◆ WORK ORDER ◆
Every line in the records below between the one holding "Table 2. E ff" and the one holding "TABLE 5 | Mean", inclusive, is to be set down exactly; all other lines are to be left out.

◆ DATA TO USE ◆
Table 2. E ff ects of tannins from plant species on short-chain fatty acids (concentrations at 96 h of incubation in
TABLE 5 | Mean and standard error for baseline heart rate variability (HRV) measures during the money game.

--

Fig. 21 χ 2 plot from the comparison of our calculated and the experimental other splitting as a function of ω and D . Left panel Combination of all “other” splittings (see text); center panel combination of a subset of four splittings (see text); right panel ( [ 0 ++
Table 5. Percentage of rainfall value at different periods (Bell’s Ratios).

* * *

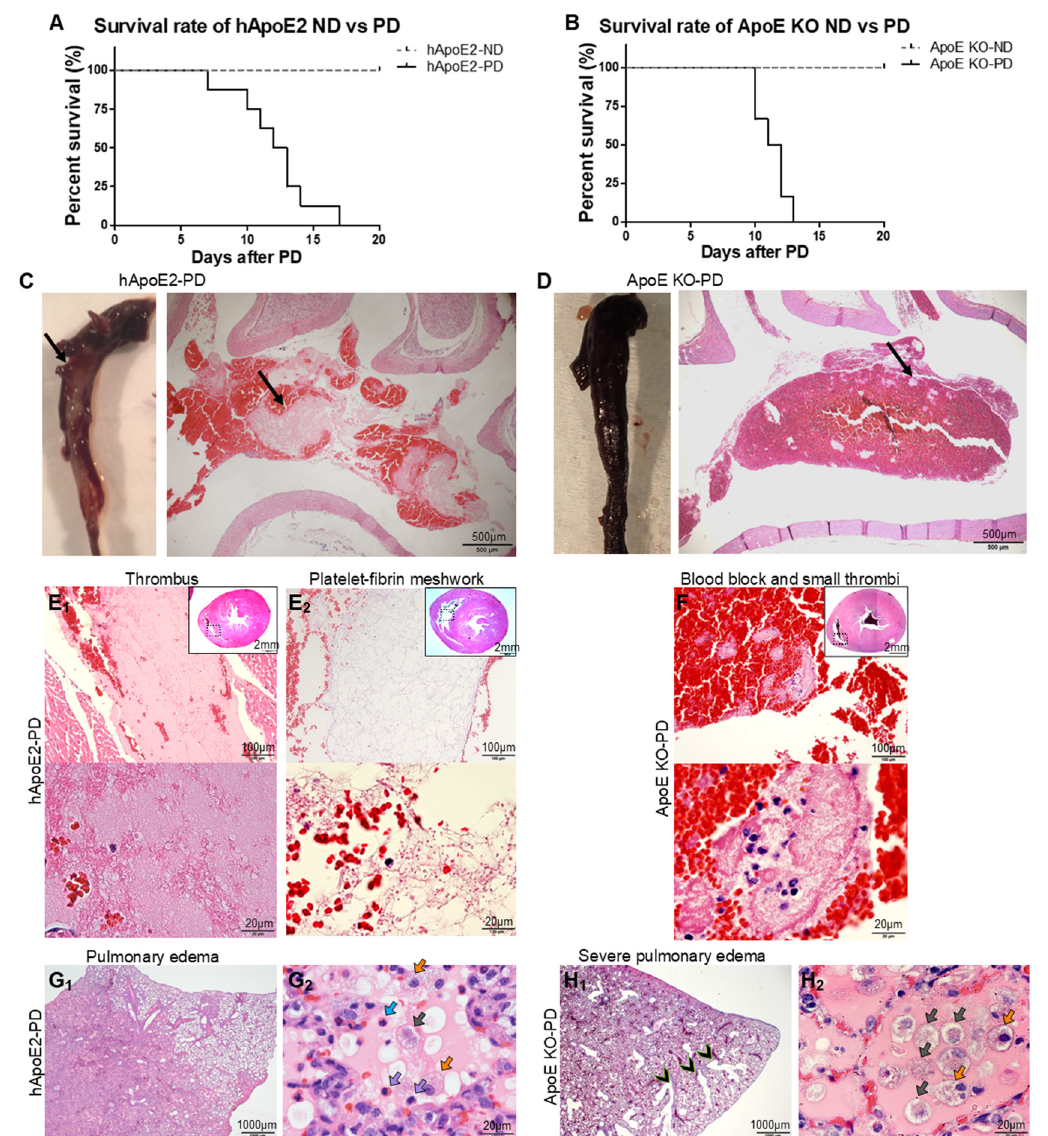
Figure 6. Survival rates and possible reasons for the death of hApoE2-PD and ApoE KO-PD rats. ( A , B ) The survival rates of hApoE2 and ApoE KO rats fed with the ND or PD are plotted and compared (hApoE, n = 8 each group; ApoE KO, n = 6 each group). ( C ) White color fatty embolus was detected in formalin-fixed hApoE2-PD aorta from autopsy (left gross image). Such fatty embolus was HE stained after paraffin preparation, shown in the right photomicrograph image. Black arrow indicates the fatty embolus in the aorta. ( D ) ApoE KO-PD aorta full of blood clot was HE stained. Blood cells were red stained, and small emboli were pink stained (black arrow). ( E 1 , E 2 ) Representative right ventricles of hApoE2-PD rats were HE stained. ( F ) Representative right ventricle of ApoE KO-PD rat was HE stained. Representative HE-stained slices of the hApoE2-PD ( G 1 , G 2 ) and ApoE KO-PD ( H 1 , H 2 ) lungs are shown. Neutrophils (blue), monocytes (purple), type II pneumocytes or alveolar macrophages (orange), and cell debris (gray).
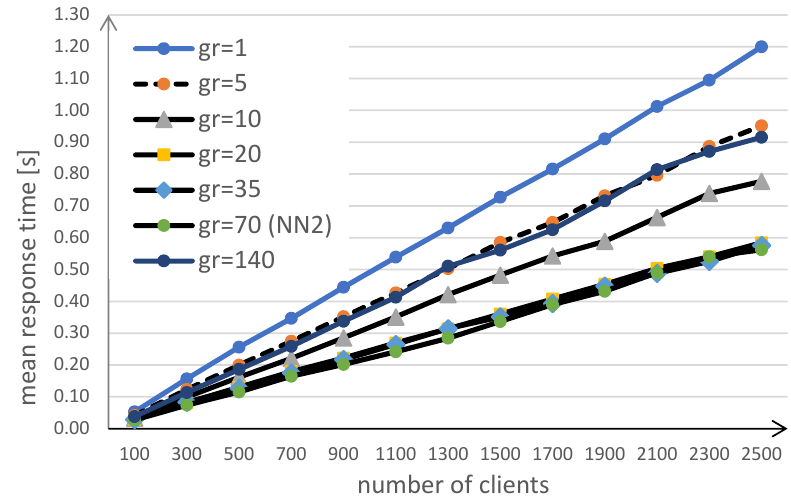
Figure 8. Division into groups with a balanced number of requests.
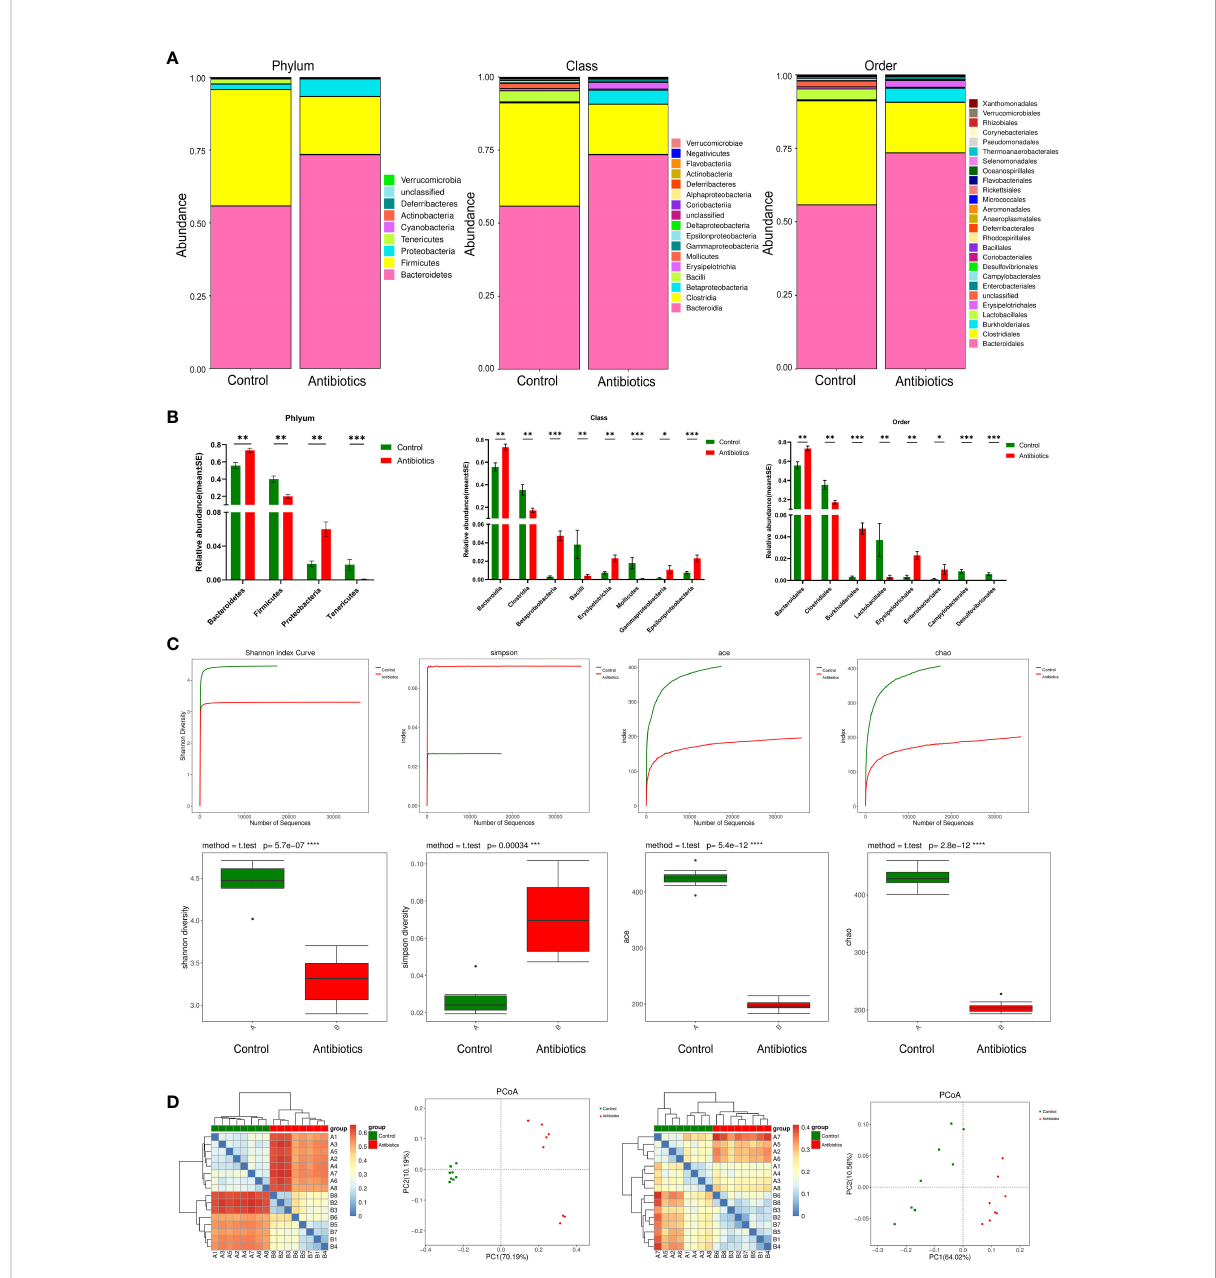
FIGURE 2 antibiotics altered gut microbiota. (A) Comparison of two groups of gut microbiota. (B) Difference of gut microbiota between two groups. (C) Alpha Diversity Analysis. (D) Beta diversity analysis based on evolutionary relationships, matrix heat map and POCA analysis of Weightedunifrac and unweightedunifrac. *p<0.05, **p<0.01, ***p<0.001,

◆ SOLUTION TO THIS EXERCISE ◆
Table 2. E ff ects of tannins from plant species on short-chain fatty acids (concentrations at 96 h of incubation in
TABLE 5 | Mean and standard error for baseline heart rate variability (HRV) measures during the money game.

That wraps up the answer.